HMK’nın 355. Maddesi gereği, kamu düzenine aykırılık teşkil eden hususlar hariç tutularak, istinaf neden ve gerekçeleri ile sınırlı olmak üzere yapılan incelemede;
İlk Derece Mahkemesince açıklanan ve benimsenen nedenlerle dosya içeriğine, toplanan delillere, hükmün dayandığı yasal ve hukuksal gerekçeye ve delillerin taktirinde ve değerlendirilmesinde bir isabetsizlik bulunmamasına göre, ilk derece mahkemesince davanın reddine karar verilmiş olmasında, usul ve esas yönünden yasaya aykırı bir durum bulunmadığı anlaşılmakla, davacı vekilinin istinaf başvurusunun HMK’nın 353/1-b.1 maddesi gereğince esastan reddine karar verilmesi gerekmiş olup, aşağıdaki şekilde hüküm kurulmuştur.
========================
Yapılacak İş:
İstinaf incelemesine ilişkin metinde "HMK’nın 355. Maddesi" ile "şekilde hüküm kurulmuştur." arasındaki kısmı, bu iki ifade de dahil olmak üzere, hiçbir değişiklik yapmadan yazın.

Toplanan veri kayıtları:
========================
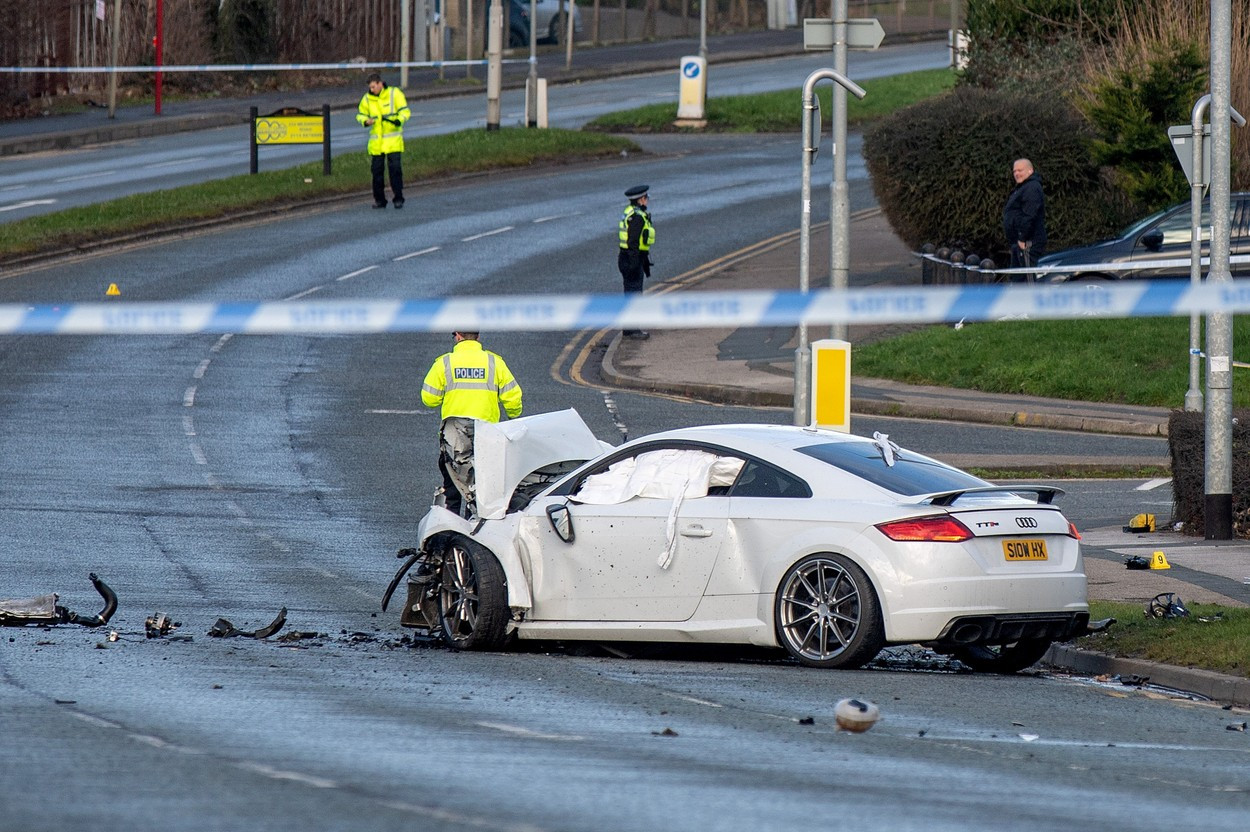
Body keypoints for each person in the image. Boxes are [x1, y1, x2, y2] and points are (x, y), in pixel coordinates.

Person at [420, 332, 523, 517]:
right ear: (477, 336)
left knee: (454, 481)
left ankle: (450, 523)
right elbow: (513, 397)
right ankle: (476, 522)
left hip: (454, 434)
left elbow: (429, 398)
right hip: (487, 432)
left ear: (458, 336)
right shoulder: (494, 362)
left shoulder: (445, 363)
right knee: (483, 482)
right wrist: (513, 415)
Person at [356, 73, 410, 209]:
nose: (372, 89)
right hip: (377, 144)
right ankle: (380, 200)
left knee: (395, 171)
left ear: (380, 83)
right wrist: (365, 121)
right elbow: (360, 114)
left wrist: (399, 120)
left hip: (393, 141)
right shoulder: (367, 99)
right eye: (370, 87)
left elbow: (405, 111)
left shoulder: (394, 93)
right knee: (377, 172)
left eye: (374, 87)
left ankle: (398, 198)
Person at [617, 184, 655, 340]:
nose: (647, 200)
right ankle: (633, 330)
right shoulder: (638, 217)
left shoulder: (630, 211)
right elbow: (633, 241)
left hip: (626, 256)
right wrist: (634, 263)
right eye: (646, 198)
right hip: (632, 257)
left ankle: (628, 328)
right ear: (641, 199)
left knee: (630, 292)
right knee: (634, 293)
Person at [1002, 158, 1046, 272]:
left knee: (1028, 276)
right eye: (1014, 171)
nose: (1016, 174)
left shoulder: (1032, 188)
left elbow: (1030, 215)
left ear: (1030, 170)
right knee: (1017, 277)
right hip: (1018, 243)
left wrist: (1022, 238)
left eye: (1020, 170)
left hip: (1028, 242)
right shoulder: (1022, 188)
========================
Alıştırmanın Cevabı:
HMK’nın 355. Maddesi gereği, kamu düzenine aykırılık teşkil eden hususlar hariç tutularak, istinaf neden ve gerekçeleri ile sınırlı olmak üzere yapılan incelemede;
İlk Derece Mahkemesince açıklanan ve benimsenen nedenlerle dosya içeriğine, toplanan delillere, hükmün dayandığı yasal ve hukuksal gerekçeye ve delillerin taktirinde ve değerlendirilmesinde bir isabetsizlik bulunmamasına göre, ilk derece mahkemesince davanın reddine karar verilmiş olmasında, usul ve esas yönünden yasaya aykırı bir durum bulunmadığı anlaşılmakla, davacı vekilinin istinaf başvurusunun HMK’nın 353/1-b.1 maddesi gereğince esastan reddine karar verilmesi gerekmiş olup, aşağıdaki şekilde hüküm kurulmuştur.